- What you will do
Rewrite the entries below, switching every "pose" to "camera" and leaving everything else the same.

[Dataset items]
•••••
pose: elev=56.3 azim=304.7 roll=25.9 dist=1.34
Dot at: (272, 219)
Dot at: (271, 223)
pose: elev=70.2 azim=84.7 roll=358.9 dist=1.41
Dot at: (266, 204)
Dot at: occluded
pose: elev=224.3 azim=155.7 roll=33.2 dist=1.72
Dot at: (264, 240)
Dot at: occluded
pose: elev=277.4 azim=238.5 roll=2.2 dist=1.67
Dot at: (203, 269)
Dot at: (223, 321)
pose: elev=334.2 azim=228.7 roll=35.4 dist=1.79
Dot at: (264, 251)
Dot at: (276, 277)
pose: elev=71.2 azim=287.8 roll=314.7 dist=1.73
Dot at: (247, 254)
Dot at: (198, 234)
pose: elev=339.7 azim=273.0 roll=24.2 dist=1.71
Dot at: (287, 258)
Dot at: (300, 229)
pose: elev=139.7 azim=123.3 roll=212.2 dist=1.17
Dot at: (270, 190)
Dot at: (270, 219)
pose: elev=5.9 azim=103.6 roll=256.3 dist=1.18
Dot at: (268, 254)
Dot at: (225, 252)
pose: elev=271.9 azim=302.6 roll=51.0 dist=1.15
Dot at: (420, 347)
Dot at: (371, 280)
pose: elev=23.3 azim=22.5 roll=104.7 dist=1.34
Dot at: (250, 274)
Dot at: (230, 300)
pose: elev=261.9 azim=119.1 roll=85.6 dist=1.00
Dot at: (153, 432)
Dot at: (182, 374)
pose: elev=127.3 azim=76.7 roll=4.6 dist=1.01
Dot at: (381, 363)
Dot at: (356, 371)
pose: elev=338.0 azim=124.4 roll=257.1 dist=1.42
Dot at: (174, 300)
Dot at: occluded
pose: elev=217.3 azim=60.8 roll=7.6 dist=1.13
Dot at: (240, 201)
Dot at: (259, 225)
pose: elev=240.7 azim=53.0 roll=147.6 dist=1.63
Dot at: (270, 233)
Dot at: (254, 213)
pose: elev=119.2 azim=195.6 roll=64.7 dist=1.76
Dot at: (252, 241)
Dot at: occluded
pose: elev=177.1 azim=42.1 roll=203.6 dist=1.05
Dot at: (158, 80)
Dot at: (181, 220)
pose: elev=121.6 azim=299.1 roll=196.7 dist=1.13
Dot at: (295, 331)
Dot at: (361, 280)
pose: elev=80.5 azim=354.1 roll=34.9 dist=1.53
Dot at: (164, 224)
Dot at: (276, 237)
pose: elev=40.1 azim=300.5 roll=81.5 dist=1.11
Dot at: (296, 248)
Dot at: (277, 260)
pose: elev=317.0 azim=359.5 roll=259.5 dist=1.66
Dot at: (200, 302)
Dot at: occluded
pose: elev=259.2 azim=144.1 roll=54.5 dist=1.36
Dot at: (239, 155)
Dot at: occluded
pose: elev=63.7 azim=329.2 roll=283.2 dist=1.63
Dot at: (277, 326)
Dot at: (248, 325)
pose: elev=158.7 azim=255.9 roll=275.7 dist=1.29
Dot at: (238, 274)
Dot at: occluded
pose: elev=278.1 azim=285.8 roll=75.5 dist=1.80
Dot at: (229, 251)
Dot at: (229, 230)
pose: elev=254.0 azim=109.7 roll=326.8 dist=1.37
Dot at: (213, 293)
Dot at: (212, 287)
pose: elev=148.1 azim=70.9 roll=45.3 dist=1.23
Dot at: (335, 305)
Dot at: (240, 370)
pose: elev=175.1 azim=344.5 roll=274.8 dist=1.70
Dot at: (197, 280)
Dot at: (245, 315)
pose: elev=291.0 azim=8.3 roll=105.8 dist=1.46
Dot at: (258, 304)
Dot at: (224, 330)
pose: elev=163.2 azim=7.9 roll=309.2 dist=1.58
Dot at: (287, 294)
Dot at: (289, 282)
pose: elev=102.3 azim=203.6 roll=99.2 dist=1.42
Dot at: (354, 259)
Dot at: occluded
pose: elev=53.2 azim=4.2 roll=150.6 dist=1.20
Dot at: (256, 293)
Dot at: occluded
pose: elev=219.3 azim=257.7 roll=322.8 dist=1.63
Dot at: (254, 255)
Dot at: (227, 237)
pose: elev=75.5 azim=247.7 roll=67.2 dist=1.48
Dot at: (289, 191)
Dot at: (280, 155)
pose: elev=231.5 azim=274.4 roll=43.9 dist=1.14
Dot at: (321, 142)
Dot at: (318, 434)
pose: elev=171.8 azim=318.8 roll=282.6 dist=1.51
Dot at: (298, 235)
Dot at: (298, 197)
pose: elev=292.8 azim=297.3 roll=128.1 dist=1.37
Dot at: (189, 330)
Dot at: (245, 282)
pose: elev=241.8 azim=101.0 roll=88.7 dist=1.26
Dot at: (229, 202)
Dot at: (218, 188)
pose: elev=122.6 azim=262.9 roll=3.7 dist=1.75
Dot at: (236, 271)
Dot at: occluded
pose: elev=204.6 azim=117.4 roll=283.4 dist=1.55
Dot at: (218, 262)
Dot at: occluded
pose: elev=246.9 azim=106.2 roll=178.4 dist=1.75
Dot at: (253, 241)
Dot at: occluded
•••••
- Complete answer
camera: elev=56.3 azim=304.7 roll=25.9 dist=1.34
Dot at: (272, 219)
Dot at: (271, 223)
camera: elev=70.2 azim=84.7 roll=358.9 dist=1.41
Dot at: (266, 204)
Dot at: occluded
camera: elev=224.3 azim=155.7 roll=33.2 dist=1.72
Dot at: (264, 240)
Dot at: occluded
camera: elev=277.4 azim=238.5 roll=2.2 dist=1.67
Dot at: (203, 269)
Dot at: (223, 321)
camera: elev=334.2 azim=228.7 roll=35.4 dist=1.79
Dot at: (264, 251)
Dot at: (276, 277)
camera: elev=71.2 azim=287.8 roll=314.7 dist=1.73
Dot at: (247, 254)
Dot at: (198, 234)
camera: elev=339.7 azim=273.0 roll=24.2 dist=1.71
Dot at: (287, 258)
Dot at: (300, 229)
camera: elev=139.7 azim=123.3 roll=212.2 dist=1.17
Dot at: (270, 190)
Dot at: (270, 219)
camera: elev=5.9 azim=103.6 roll=256.3 dist=1.18
Dot at: (268, 254)
Dot at: (225, 252)
camera: elev=271.9 azim=302.6 roll=51.0 dist=1.15
Dot at: (420, 347)
Dot at: (371, 280)
camera: elev=23.3 azim=22.5 roll=104.7 dist=1.34
Dot at: (250, 274)
Dot at: (230, 300)
camera: elev=261.9 azim=119.1 roll=85.6 dist=1.00
Dot at: (153, 432)
Dot at: (182, 374)
camera: elev=127.3 azim=76.7 roll=4.6 dist=1.01
Dot at: (381, 363)
Dot at: (356, 371)
camera: elev=338.0 azim=124.4 roll=257.1 dist=1.42
Dot at: (174, 300)
Dot at: occluded
camera: elev=217.3 azim=60.8 roll=7.6 dist=1.13
Dot at: (240, 201)
Dot at: (259, 225)
camera: elev=240.7 azim=53.0 roll=147.6 dist=1.63
Dot at: (270, 233)
Dot at: (254, 213)
camera: elev=119.2 azim=195.6 roll=64.7 dist=1.76
Dot at: (252, 241)
Dot at: occluded
camera: elev=177.1 azim=42.1 roll=203.6 dist=1.05
Dot at: (158, 80)
Dot at: (181, 220)
camera: elev=121.6 azim=299.1 roll=196.7 dist=1.13
Dot at: (295, 331)
Dot at: (361, 280)
camera: elev=80.5 azim=354.1 roll=34.9 dist=1.53
Dot at: (164, 224)
Dot at: (276, 237)
camera: elev=40.1 azim=300.5 roll=81.5 dist=1.11
Dot at: (296, 248)
Dot at: (277, 260)
camera: elev=317.0 azim=359.5 roll=259.5 dist=1.66
Dot at: (200, 302)
Dot at: occluded
camera: elev=259.2 azim=144.1 roll=54.5 dist=1.36
Dot at: (239, 155)
Dot at: occluded
camera: elev=63.7 azim=329.2 roll=283.2 dist=1.63
Dot at: (277, 326)
Dot at: (248, 325)
camera: elev=158.7 azim=255.9 roll=275.7 dist=1.29
Dot at: (238, 274)
Dot at: occluded
camera: elev=278.1 azim=285.8 roll=75.5 dist=1.80
Dot at: (229, 251)
Dot at: (229, 230)
camera: elev=254.0 azim=109.7 roll=326.8 dist=1.37
Dot at: (213, 293)
Dot at: (212, 287)
camera: elev=148.1 azim=70.9 roll=45.3 dist=1.23
Dot at: (335, 305)
Dot at: (240, 370)
camera: elev=175.1 azim=344.5 roll=274.8 dist=1.70
Dot at: (197, 280)
Dot at: (245, 315)
camera: elev=291.0 azim=8.3 roll=105.8 dist=1.46
Dot at: (258, 304)
Dot at: (224, 330)
camera: elev=163.2 azim=7.9 roll=309.2 dist=1.58
Dot at: (287, 294)
Dot at: (289, 282)
camera: elev=102.3 azim=203.6 roll=99.2 dist=1.42
Dot at: (354, 259)
Dot at: occluded
camera: elev=53.2 azim=4.2 roll=150.6 dist=1.20
Dot at: (256, 293)
Dot at: occluded
camera: elev=219.3 azim=257.7 roll=322.8 dist=1.63
Dot at: (254, 255)
Dot at: (227, 237)
camera: elev=75.5 azim=247.7 roll=67.2 dist=1.48
Dot at: (289, 191)
Dot at: (280, 155)
camera: elev=231.5 azim=274.4 roll=43.9 dist=1.14
Dot at: (321, 142)
Dot at: (318, 434)
camera: elev=171.8 azim=318.8 roll=282.6 dist=1.51
Dot at: (298, 235)
Dot at: (298, 197)
camera: elev=292.8 azim=297.3 roll=128.1 dist=1.37
Dot at: (189, 330)
Dot at: (245, 282)
camera: elev=241.8 azim=101.0 roll=88.7 dist=1.26
Dot at: (229, 202)
Dot at: (218, 188)
camera: elev=122.6 azim=262.9 roll=3.7 dist=1.75
Dot at: (236, 271)
Dot at: occluded
camera: elev=204.6 azim=117.4 roll=283.4 dist=1.55
Dot at: (218, 262)
Dot at: occluded
camera: elev=246.9 azim=106.2 roll=178.4 dist=1.75
Dot at: (253, 241)
Dot at: occluded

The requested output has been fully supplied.